#### WRITTEN PROBLEM
Copy out only the lines of the records that contain the string "track". Case counts.

:: RECORDS FOR THIS EXERCISE ::

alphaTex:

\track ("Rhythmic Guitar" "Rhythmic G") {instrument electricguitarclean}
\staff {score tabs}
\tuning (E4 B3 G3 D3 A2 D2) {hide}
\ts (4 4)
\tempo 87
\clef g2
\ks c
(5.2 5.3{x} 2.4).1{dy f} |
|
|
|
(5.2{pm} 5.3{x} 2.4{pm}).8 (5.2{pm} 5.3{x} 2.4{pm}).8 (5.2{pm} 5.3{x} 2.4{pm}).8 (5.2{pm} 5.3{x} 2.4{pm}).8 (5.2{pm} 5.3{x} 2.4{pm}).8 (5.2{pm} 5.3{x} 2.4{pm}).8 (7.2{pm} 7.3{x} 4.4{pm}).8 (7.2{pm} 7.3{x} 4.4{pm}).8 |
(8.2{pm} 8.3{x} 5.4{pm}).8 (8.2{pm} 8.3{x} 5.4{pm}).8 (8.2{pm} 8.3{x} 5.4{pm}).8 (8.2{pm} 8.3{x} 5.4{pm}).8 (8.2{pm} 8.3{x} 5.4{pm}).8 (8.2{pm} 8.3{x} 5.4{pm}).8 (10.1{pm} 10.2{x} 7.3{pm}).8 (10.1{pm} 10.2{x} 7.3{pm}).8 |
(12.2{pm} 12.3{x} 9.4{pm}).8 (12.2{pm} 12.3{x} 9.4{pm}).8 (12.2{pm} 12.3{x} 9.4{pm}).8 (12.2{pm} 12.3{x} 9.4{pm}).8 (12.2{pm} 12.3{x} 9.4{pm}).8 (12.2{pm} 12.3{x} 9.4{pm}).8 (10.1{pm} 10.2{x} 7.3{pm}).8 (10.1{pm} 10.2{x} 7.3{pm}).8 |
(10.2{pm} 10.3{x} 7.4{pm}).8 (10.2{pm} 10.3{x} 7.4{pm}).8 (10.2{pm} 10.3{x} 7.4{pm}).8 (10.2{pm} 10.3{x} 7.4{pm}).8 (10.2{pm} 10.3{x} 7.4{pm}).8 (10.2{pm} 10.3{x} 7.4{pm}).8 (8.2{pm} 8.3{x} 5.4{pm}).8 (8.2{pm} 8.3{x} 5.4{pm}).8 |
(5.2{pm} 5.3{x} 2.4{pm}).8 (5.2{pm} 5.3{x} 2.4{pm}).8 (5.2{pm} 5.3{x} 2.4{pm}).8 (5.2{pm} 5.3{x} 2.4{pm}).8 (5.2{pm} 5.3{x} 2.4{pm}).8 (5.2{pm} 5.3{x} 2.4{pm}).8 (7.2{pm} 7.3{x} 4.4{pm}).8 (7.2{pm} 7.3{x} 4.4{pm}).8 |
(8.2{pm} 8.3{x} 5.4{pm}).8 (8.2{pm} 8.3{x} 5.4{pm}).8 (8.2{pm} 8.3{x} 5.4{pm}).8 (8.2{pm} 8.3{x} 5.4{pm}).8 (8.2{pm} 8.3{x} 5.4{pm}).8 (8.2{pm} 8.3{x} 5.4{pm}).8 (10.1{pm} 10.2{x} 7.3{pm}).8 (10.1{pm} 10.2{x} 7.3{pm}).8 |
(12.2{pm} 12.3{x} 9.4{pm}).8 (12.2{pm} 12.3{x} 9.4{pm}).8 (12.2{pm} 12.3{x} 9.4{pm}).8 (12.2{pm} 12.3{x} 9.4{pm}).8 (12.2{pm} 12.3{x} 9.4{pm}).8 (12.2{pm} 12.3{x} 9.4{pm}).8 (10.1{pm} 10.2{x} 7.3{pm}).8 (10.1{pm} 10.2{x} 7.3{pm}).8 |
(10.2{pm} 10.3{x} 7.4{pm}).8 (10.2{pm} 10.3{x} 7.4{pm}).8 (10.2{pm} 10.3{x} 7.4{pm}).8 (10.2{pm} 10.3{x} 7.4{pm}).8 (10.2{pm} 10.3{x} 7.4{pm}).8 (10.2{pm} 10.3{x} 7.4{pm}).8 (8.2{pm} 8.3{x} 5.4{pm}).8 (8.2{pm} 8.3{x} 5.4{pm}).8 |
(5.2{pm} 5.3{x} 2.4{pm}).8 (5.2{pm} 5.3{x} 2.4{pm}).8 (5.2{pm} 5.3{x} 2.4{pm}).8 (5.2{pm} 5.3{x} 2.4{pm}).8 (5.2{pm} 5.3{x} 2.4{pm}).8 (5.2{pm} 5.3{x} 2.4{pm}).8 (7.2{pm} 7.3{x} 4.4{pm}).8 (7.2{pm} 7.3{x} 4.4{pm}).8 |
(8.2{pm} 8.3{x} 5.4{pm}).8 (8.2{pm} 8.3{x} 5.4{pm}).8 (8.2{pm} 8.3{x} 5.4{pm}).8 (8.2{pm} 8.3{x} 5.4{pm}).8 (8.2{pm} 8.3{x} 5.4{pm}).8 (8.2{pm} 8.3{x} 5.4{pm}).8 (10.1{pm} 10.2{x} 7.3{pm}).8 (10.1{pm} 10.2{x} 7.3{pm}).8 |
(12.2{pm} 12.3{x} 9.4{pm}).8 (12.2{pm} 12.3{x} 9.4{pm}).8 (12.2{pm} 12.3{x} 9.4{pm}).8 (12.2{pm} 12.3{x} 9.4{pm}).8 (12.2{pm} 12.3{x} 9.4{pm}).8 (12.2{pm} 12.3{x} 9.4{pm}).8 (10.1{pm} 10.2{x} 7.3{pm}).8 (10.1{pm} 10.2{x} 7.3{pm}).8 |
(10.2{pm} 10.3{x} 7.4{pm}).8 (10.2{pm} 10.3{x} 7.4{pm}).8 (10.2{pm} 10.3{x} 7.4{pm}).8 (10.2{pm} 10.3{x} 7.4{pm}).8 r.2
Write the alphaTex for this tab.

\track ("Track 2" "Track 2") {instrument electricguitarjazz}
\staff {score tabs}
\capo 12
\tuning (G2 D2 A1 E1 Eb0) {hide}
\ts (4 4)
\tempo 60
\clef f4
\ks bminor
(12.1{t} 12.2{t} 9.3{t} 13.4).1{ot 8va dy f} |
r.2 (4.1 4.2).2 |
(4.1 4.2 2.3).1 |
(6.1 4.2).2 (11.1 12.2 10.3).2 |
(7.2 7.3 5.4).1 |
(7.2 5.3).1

:::

#### FULL SOLUTION
\track ("Rhythmic Guitar" "Rhythmic G") {instrument electricguitarclean}
\track ("Track 2" "Track 2") {instrument electricguitarjazz}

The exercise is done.